• [Action item]:
Can you copy out all of the material below with each "Καθηγητής" changed to "Professor" and everything else left as it is? Leave the pictures out of your answer.

────

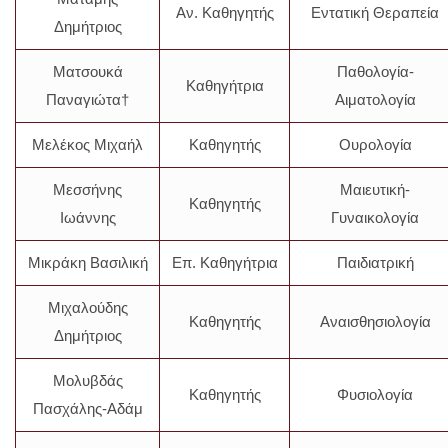
Αν. Καθηγητής
Εντατική Θεραπεία
Δημήτριος
Ματσουκά
Παθολογία-
Καθηγήτρια
Παναγιώτα†
Αιματολογία
Μελέκος Μιχαήλ
Καθηγητής
Ουρολογία
Μεσσήνης
Μαιευτική-
Καθηγητής
Ιωάννης
Γυναικολογία
Μικράκη Βασιλική
Επ. Καθηγήτρια
Παιδιατρική
Μιχαλούδης
Καθηγητής
Αναισθησιολογία
Δημήτριος
Μολυβδάς
Καθηγητής
Φυσιολογία
Πασχάλης-Αδάμ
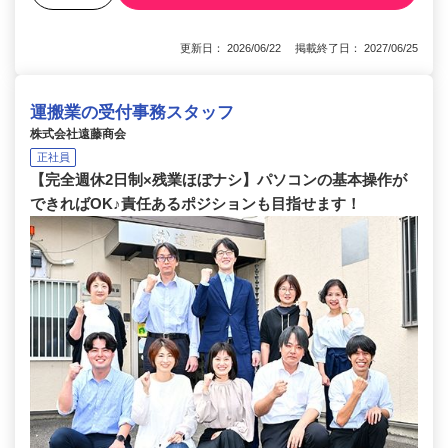
更新日： 2026/06/22 掲載終了日： 2027/06/25
運搬業の受付事務スタッフ
株式会社遠藤商会
正社員
【完全週休2日制×残業ほぼナシ】パソコンの基本操作が
できればOK♪責任あるポジションも目指せます！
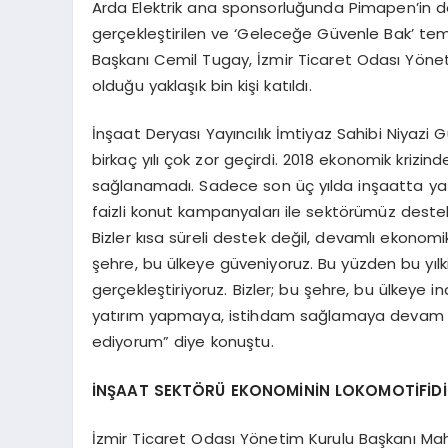
Arda Elektrik ana sponsorluğunda Pimapen’in de
gerçekleştirilen ve ‘Geleceğe Güvenle Bak’ tem
Başkanı Cemil Tugay, İzmir Ticaret Odası Yöne
olduğu yaklaşık bin kişi katıldı.
İnşaat Deryası Yayıncılık İmtiyaz Sahibi Niyazi 
birkaç yılı çok zor geçirdi. 2018 ekonomik krizinde
sağlanamadı. Sadece son üç yılda inşaatta y
faizli konut kampanyaları ile sektörümüz deste
Bizler kısa süreli destek değil, devamlı ekonomi
şehre, bu ülkeye güveniyoruz. Bu yüzden bu yı
gerçekleştiriyoruz. Bizler; bu şehre, bu ülkeye i
yatırım yapmaya, istihdam sağlamaya devam ed
ediyorum” diye konuştu.
İNŞAAT SEKTÖRÜ EKONOMİNİN LOKOMOTİFİDİ
İzmir Ticaret Odası Yönetim Kurulu Başkanı M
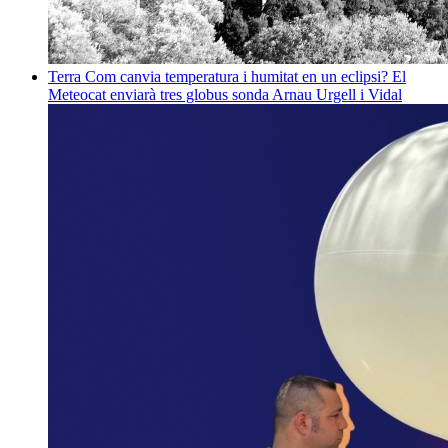
Terra
Com canvia temperatura i humitat en un eclipsi? El
Meteocat enviarà tres globus sonda
Arnau Urgell i Vidal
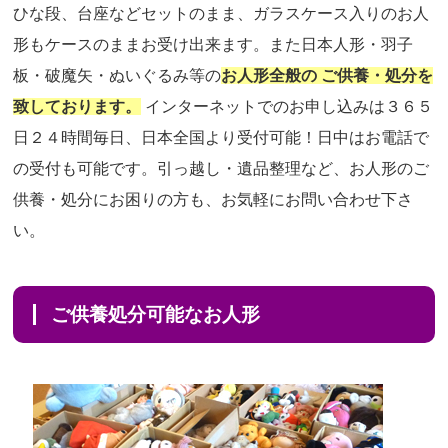
ひな段、台座などセットのまま、ガラスケース入りのお人
形もケースのままお受け出来ます。また日本人形・羽子
板・破魔矢・ぬいぐるみ等の
お人形全般の ご供養・処分を
致しております。
インターネットでのお申し込みは３６５
日２４時間毎日、日本全国より受付可能！日中はお電話で
の受付も可能です。引っ越し・遺品整理など、お人形のご
供養・処分にお困りの方も、お気軽にお問い合わせ下さ
い。
ご供養処分可能なお人形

────

• [Problem solution]:
Αν. Professor
Εντατική Θεραπεία
Δημήτριος
Ματσουκά
Παθολογία-
Καθηγήτρια
Παναγιώτα†
Αιματολογία
Μελέκος Μιχαήλ
Professor
Ουρολογία
Μεσσήνης
Μαιευτική-
Professor
Ιωάννης
Γυναικολογία
Μικράκη Βασιλική
Επ. Καθηγήτρια
Παιδιατρική
Μιχαλούδης
Professor
Αναισθησιολογία
Δημήτριος
Μολυβδάς
Professor
Φυσιολογία
Πασχάλης-Αδάμ
更新日： 2026/06/22 掲載終了日： 2027/06/25
運搬業の受付事務スタッフ
株式会社遠藤商会
正社員
【完全週休2日制×残業ほぼナシ】パソコンの基本操作が
できればOK♪責任あるポジションも目指せます！
Arda Elektrik ana sponsorluğunda Pimapen’in de
gerçekleştirilen ve ‘Geleceğe Güvenle Bak’ tem
Başkanı Cemil Tugay, İzmir Ticaret Odası Yöne
olduğu yaklaşık bin kişi katıldı.
İnşaat Deryası Yayıncılık İmtiyaz Sahibi Niyazi 
birkaç yılı çok zor geçirdi. 2018 ekonomik krizinde
sağlanamadı. Sadece son üç yılda inşaatta y
faizli konut kampanyaları ile sektörümüz deste
Bizler kısa süreli destek değil, devamlı ekonomi
şehre, bu ülkeye güveniyoruz. Bu yüzden bu yı
gerçekleştiriyoruz. Bizler; bu şehre, bu ülkeye i
yatırım yapmaya, istihdam sağlamaya devam ed
ediyorum” diye konuştu.
İNŞAAT SEKTÖRÜ EKONOMİNİN LOKOMOTİFİDİ
İzmir Ticaret Odası Yönetim Kurulu Başkanı M
Terra
Com canvia temperatura i humitat en un eclipsi? El
Meteocat enviarà tres globus sonda
Arnau Urgell i Vidal
ひな段、台座などセットのまま、ガラスケース入りのお人
形もケースのままお受け出来ます。また日本人形・羽子
板・破魔矢・ぬいぐるみ等の
お人形全般の ご供養・処分を
致しております。
インターネットでのお申し込みは３６５
日２４時間毎日、日本全国より受付可能！日中はお電話で
の受付も可能です。引っ越し・遺品整理など、お人形のご
供養・処分にお困りの方も、お気軽にお問い合わせ下さ
い。
ご供養処分可能なお人形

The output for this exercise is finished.